#### [EXCERPT TO READ]
--------

Follow up: I redid one of the graphs to satisfy my own interest in the question. Instead of averaging over all the movies ever released like the article did, I averaged over all the votes. This was an attempt to answer the question of whether the average viewing experience of a film from year x is better or worse than that of a film from year y.
I found that there has been a noticeable decline in the average rating of over half a point (out of 10) since ~1930 or so. https://i.imgur.com/bY9vPvk.png
I think this should be explained in a combination of two ways:
* History acts as a filter. If I choose to watch a movie from 1947 it's probably because a lot of people over the years have said it's good.
* To some extent, older movies may really be better than more recent ones.
I still suspect that the blockbuster effect means that the movies people are mostly to watch are going to receive higher ratings than the average film overall. And this is mostly because people rating blockbusters are less critical than the film-viewing community as a whole. So while there might be no "recency bias" of the kind this article was looking for, there might be blockbuster bias where in the last several decades studios have figured out how to capitalize on a less critical / cynical audience. (That hockey stick graph of 8-10 ratings in the article is certainly suggestive.)
Actually -- one more follow up for the zero people who will read this -- there's a simpler explanation, which other people who do these kinds of statistics should probably note.
The average rating between 1920 and 1980 fluctuated at about 7.5. Then the number of movies exploded, and the variability in quality of them exploded even more than that. Movies that were better than the 1980 average had their ratings compressed (you can only do a little better than 7.5 on IMDB). Movies that were worse were much less compressed (you can easily do much worse than a 7.5). So the average gets dragged down since there are now both more movies getting 0-4s and movies getting 8-10s.
I realized this after plotting the median, not the mean, and observing that it stays remarkably constant, and possibly even shows a little recency bias for the last 2 years.
Part of the reason I make data vizzes is so people can expand on the ideas, so there's no issue there! (as long as proper credit is given to the original work)

--------

#### [ENTRIES SUPPLIED]
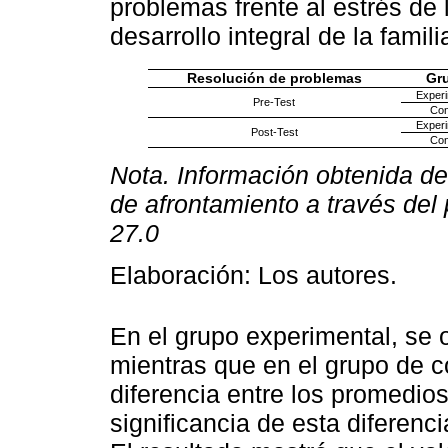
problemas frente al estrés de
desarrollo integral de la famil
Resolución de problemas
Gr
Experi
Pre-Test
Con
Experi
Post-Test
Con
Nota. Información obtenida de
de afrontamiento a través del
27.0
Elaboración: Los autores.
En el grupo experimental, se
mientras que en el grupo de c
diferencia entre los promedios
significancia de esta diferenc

--------

#### [PROBLEMS AND TASKS]
1. Decide whether each statement below agrees with the ratings thread. Answer yes or no for each, and quote the words of the thread that settle it.
(a) The poster averaged over all movies ever released, as the article did.
(b) The median rating stays remarkably constant.
(c) Between 1920 and 1980, the average rating fluctuated at about 8.5.
2. Quote the ratings thread word for word, from "I still suspect" down to "is certainly suggestive.)".
3. Answer these questions using the ratings thread.
(a) By how much has the average rating declined since about 1930?
(b) What did the poster plot instead of the mean to arrive at the simpler explanation?
(c) On what condition can people expand on the ideas in the data vizzes?

#### [RESULTS FOR THE EXERCISE]
1.
(a) No: "Instead of averaging over all the movies ever released like the article did, I averaged over all the votes."
(b) Yes: "observing that it stays remarkably constant"
(c) No: "The average rating between 1920 and 1980 fluctuated at about 7.5."

2.
I still suspect that the blockbuster effect means that the movies people are mostly to watch are going to receive higher ratings than the average film overall. And this is mostly because people rating blockbusters are less critical than the film-viewing community as a whole. So while there might be no "recency bias" of the kind this article was looking for, there might be blockbuster bias where in the last several decades studios have figured out how to capitalize on a less critical / cynical audience. (That hockey stick graph of 8-10 ratings in the article is certainly suggestive.)

3.
(a) By over half a point out of 10.
(b) The median.
(c) Proper credit must be given to the original work.